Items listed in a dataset
§

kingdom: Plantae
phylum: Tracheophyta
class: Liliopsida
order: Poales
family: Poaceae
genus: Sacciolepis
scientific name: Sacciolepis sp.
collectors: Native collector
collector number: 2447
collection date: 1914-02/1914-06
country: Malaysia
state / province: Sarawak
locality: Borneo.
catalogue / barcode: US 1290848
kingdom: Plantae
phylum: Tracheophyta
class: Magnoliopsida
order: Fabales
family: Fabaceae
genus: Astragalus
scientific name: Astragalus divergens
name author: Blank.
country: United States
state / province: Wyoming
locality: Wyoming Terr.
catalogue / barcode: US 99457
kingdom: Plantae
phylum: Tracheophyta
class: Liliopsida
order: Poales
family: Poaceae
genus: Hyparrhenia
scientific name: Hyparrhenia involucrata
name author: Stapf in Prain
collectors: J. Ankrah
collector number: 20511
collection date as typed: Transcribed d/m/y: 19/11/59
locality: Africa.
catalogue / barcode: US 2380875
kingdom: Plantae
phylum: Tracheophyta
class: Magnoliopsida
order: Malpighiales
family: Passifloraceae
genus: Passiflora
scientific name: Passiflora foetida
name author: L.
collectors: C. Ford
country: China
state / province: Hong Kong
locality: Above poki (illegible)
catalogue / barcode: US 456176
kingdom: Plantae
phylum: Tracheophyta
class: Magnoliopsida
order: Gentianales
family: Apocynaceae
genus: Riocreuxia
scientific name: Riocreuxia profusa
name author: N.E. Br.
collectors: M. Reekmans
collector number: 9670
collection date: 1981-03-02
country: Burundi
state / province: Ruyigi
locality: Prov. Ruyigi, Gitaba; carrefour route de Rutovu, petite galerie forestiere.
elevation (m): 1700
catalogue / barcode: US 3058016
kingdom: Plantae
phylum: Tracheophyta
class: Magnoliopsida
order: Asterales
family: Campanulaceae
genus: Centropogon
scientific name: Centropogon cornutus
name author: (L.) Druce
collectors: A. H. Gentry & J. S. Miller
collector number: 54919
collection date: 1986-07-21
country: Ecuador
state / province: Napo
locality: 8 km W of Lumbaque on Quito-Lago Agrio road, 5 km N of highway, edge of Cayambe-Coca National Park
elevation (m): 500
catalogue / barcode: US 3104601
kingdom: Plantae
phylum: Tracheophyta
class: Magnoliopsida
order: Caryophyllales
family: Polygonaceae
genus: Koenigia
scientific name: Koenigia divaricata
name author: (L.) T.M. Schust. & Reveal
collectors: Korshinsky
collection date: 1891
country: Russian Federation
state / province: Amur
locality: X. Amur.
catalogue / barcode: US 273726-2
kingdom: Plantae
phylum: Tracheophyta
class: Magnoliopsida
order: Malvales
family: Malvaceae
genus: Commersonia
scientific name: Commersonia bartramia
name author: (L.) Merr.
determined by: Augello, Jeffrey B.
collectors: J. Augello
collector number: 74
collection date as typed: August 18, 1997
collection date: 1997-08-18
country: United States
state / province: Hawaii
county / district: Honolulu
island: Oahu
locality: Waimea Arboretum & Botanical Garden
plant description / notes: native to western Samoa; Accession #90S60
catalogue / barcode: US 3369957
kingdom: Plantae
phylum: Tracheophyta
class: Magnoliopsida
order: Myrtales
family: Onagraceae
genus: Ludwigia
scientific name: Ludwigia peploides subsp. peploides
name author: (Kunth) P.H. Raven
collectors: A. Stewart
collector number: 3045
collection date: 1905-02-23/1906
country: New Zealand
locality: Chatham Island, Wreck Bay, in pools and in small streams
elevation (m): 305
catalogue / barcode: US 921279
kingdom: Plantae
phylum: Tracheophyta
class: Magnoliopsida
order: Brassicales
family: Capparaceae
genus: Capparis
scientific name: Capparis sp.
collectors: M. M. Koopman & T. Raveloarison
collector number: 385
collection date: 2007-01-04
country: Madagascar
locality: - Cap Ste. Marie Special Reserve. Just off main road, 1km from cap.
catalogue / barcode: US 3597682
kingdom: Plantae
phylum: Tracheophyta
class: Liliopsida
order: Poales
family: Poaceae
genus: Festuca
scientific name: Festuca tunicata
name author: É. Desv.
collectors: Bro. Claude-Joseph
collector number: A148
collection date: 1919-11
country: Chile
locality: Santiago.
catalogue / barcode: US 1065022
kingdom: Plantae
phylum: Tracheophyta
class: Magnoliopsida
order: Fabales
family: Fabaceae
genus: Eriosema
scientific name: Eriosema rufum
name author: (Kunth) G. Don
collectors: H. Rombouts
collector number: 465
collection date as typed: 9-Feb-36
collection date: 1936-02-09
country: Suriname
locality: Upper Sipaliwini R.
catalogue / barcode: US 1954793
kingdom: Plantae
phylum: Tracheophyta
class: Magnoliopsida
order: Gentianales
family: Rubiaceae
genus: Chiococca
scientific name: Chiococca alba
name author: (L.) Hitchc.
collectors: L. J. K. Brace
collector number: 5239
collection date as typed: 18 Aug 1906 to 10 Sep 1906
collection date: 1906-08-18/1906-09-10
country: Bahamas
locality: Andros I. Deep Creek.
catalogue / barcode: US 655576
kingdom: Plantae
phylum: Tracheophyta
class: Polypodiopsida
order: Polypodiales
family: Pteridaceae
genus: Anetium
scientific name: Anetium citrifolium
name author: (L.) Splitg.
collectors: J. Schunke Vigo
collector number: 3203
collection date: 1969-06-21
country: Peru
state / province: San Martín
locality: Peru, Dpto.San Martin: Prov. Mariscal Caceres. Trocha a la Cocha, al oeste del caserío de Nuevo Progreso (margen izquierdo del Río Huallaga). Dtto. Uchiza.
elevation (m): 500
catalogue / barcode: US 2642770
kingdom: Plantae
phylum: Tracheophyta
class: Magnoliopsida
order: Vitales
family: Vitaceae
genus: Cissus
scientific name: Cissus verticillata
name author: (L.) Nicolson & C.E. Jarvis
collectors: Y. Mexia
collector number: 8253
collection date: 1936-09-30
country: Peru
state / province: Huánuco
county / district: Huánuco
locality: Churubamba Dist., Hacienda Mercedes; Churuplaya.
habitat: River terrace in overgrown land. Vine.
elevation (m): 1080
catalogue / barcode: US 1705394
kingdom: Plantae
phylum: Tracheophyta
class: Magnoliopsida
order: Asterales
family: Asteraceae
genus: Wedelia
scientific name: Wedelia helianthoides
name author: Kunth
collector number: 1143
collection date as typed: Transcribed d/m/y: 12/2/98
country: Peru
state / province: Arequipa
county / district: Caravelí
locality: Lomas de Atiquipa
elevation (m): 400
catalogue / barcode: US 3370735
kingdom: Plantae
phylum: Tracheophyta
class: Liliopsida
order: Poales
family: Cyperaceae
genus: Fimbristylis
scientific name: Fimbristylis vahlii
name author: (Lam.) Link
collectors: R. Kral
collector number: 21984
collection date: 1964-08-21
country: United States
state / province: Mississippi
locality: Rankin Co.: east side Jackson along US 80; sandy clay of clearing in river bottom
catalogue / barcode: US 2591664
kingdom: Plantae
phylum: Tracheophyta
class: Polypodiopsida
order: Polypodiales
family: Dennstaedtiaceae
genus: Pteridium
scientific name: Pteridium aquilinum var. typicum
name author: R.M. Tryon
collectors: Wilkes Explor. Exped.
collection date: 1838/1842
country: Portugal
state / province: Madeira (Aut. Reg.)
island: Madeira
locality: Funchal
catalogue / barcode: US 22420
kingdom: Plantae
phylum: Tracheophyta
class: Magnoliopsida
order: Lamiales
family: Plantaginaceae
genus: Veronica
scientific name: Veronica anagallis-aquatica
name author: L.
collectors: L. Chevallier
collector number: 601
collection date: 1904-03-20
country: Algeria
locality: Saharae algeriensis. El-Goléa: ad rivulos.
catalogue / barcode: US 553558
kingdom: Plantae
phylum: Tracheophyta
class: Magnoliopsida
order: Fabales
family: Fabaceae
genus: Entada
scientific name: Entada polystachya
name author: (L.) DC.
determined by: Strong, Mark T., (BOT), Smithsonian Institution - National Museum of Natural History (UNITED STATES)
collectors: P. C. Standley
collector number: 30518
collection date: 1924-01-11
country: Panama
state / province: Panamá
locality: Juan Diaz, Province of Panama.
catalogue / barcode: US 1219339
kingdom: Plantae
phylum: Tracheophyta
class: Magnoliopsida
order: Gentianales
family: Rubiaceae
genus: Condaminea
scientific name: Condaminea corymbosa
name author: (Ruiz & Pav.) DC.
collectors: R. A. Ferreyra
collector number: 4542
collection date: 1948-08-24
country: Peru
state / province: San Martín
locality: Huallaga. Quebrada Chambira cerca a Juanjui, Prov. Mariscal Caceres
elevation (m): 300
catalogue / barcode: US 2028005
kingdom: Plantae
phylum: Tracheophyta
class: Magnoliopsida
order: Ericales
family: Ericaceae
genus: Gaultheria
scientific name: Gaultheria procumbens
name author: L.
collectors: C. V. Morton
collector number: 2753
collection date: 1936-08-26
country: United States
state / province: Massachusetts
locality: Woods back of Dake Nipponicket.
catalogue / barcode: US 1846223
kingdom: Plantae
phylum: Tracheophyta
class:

§

### TASK DETAILS
Copy the lines starting with the line that contains "catalogue / barcode: US 3597682" and going on through the line that contains "collection date as typed: 18", both included.

### RESULT OF THIS TASK
catalogue / barcode: US 3597682
kingdom: Plantae
phylum: Tracheophyta
class: Liliopsida
order: Poales
family: Poaceae
genus: Festuca
scientific name: Festuca tunicata
name author: É. Desv.
collectors: Bro. Claude-Joseph
collector number: A148
collection date: 1919-11
country: Chile
locality: Santiago.
catalogue / barcode: US 1065022
kingdom: Plantae
phylum: Tracheophyta
class: Magnoliopsida
order: Fabales
family: Fabaceae
genus: Eriosema
scientific name: Eriosema rufum
name author: (Kunth) G. Don
collectors: H. Rombouts
collector number: 465
collection date as typed: 9-Feb-36
collection date: 1936-02-09
country: Suriname
locality: Upper Sipaliwini R.
catalogue / barcode: US 1954793
kingdom: Plantae
phylum: Tracheophyta
class: Magnoliopsida
order: Gentianales
family: Rubiaceae
genus: Chiococca
scientific name: Chiococca alba
name author: (L.) Hitchc.
collectors: L. J. K. Brace
collector number: 5239
collection date as typed: 18 Aug 1906 to 10 Sep 1906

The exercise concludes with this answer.